On 12/5/18 7:24 PM, Ingo Schwarze wrote:
> Hi,
>
> putting the minimal useful example in the place of longer quotations:
>
> $ printf "A\nB\n" | gsed '1b;='
> A
> 2
> B
> $ printf "A\nB\n" | sed '1b;='
> sed: 1: "1b;=": undefined label ''
>
> Martijn van Duren wrote on Wed, Dec 05, 2018 at 09:24:05AM +0100:
>
>> Note that the label should consist of "portable filename
>> character set" characters, so adding the semicolon support doesn't break
>> compatibility too bad. Although it is a violation, not an extension on
>> unspecified behaviour (only unspecified behaviour is for is for
>> s/../../w).
>
> Why do you think it is a violation?
Because POSIX goes out of its way to make it not obvious:
Editing commands other than {...}, a, b, c, i, r, t, w, :, and # can be
followed by a <semicolon>, optional <blank> characters, and another
editing command. However, when an s editing command is used with the w
flag, following it with another command in this manner produces
undefined results.
They begin by a negation which can use a semicolon and then they follow
by explicitly stating where undefined behaviour lies. So assuming that
not including in "can" equals "may still", and assuming that the
undefined results section is a non-exhaustive list, or an exclusive for
the inverse group mentioned at the star, may result in undefined
behaviour. But combine the obscure language with the fact that there's a
profound reason to not use a semicolon in 6 out of the 10 exclude group
makes me wonder if it's not a violation why they went out of their way
to place them in the same list as a, c, i, r, w, #.
>
> POSIX requires that "editing commands other than {...}, a, b, c, i, r, t,
> w, :, and # can be followed by a <semicolon>...", but i don't see
> anything that specifies what should happen if b is followed by a
> semicolon. So that case seems unspecified. Our manual page is
> somewhat fuzzy with respect to semicolons, but let's fix that after
> deciding the behaviour.
>
> Let's look at the likely reasons *why* POSIX does not require
> semicolons to work after these commands:
>
> * a, c, i:
> These take text arguments, which can usefully contain semicolons.
>
> * #:
> Comments can usefully contain semicolons, too.
>
> * r, w:
> These take filename arguments, which might contain semicolons;
> it doesn't matter in this context that filenames containing
> semicolons are asking for trouble in other respects.
>
> * {...}:
> I see no reason for not allowing semicolons here, and indeed:
>
> $ printf "A\nB\n" | sed -n '{=;};p'
> 1
> A
> 2
> B
>
> Same for GNU sed.
>
> That leaves us with b, t, : - which take label arguments.
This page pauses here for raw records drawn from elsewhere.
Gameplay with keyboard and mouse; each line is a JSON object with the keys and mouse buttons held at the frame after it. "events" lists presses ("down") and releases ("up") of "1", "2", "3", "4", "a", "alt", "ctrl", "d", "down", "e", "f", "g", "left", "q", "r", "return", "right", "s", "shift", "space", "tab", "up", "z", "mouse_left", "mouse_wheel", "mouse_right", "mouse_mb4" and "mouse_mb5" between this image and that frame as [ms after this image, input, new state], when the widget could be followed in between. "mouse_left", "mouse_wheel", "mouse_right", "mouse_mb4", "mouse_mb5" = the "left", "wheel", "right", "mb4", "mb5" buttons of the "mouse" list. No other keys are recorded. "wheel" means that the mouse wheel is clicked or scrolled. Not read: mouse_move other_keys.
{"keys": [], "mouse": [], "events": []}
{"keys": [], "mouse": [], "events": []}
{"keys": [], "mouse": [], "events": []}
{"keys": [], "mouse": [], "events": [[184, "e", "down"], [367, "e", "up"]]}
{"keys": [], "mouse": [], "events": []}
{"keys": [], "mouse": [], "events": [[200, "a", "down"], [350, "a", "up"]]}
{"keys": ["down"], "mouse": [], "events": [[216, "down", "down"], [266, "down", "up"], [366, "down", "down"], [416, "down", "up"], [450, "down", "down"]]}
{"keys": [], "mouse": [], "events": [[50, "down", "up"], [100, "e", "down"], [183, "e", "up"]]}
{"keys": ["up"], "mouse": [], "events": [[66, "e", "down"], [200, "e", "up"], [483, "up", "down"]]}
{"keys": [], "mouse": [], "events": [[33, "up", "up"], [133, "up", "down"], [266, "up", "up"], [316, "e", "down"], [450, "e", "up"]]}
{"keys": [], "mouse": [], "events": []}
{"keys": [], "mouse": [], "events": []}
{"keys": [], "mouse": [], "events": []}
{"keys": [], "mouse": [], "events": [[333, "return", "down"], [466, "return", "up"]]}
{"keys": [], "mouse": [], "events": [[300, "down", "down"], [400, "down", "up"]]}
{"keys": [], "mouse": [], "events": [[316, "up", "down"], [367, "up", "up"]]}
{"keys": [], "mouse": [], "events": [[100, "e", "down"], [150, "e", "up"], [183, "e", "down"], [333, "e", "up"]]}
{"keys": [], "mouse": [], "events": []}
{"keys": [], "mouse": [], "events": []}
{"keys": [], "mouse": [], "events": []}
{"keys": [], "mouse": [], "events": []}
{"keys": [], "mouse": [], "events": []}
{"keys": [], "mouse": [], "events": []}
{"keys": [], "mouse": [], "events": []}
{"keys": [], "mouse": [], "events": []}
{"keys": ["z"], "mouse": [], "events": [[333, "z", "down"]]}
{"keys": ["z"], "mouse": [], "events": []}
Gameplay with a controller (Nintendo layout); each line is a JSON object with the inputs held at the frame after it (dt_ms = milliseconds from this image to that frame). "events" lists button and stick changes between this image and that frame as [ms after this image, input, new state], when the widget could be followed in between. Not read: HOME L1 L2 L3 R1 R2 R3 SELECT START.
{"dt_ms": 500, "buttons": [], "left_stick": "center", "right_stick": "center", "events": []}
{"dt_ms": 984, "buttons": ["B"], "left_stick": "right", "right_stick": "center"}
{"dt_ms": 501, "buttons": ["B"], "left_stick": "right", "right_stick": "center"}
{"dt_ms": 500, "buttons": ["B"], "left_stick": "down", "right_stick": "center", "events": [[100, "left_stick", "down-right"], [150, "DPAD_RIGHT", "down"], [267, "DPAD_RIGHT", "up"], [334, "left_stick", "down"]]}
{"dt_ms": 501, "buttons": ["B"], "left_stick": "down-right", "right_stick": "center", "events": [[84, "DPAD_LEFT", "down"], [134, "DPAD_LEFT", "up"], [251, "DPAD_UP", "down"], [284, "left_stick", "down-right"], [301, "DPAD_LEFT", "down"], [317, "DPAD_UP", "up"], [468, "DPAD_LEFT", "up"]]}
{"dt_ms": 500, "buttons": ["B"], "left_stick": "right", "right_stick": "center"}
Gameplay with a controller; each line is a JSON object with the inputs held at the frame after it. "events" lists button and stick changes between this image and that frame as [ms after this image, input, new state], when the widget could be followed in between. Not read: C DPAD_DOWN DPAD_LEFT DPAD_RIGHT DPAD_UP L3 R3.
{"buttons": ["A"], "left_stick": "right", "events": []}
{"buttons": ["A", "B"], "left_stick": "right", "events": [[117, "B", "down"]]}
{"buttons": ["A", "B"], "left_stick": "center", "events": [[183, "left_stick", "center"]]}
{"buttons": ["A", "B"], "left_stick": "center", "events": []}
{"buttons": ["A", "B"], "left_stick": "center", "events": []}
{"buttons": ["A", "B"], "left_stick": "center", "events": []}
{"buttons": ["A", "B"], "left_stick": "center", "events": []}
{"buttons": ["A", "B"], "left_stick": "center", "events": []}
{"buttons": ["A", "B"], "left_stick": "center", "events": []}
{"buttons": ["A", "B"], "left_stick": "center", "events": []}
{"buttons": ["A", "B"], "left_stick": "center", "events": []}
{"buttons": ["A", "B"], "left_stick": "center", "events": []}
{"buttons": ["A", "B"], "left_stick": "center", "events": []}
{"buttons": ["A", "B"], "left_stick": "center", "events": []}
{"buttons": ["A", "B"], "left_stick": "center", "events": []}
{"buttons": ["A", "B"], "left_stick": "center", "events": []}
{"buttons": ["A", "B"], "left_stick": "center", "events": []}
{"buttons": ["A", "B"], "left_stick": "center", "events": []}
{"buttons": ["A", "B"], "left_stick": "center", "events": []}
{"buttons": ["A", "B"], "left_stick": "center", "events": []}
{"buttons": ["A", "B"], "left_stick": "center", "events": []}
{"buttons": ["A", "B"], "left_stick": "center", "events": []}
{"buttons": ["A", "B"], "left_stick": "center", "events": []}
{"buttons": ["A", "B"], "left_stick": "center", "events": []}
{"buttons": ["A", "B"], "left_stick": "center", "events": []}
> Support for labels containing semicolons is explicitly
> not required and would hardly be useful.
>
> We already support semicolon-continuation after b, t, :,
> and so does GNU sed:
>
> $ printf "A\nB\n" | sed -n '1bL;=;:L;p'
> A
> 2
> B
>
> $ printf "A\nB\n" | sed -n 's/A/C/;tL;=;:L;p'
> C
> 2
> B
>
> Removing the existing support for semicolons after b, t, :
> does not seem to me to make anything better, but might break
> existing scripts or stuff in ports.
>
> So it would seem best to me to only fix the case of b and t without
> argument followed by a semicolon, to match GNU, which does the
> logical and consistent thing here.
>
> $ printf "A\nB\n" | gsed '1b;='
> A
> 2
> B
> $ printf "A\nB\n" | gsed 's/A/C/;t;='
> C
> 2
> B
I agree with your reasoning and I don't mind making it consistent, see
my previous mail about using option 3; but if you ask me if this in
line with what POSIX states, I'd argue it's not and if it is it's only
by the skin of its teeth.
>
> I didn't study your patch yet - is that what it does?
That's what patch option 3 does:
$ printf "A\nB\n" | ./sed '1b;='
A
2
B
>
> Yours,
> Ingo
>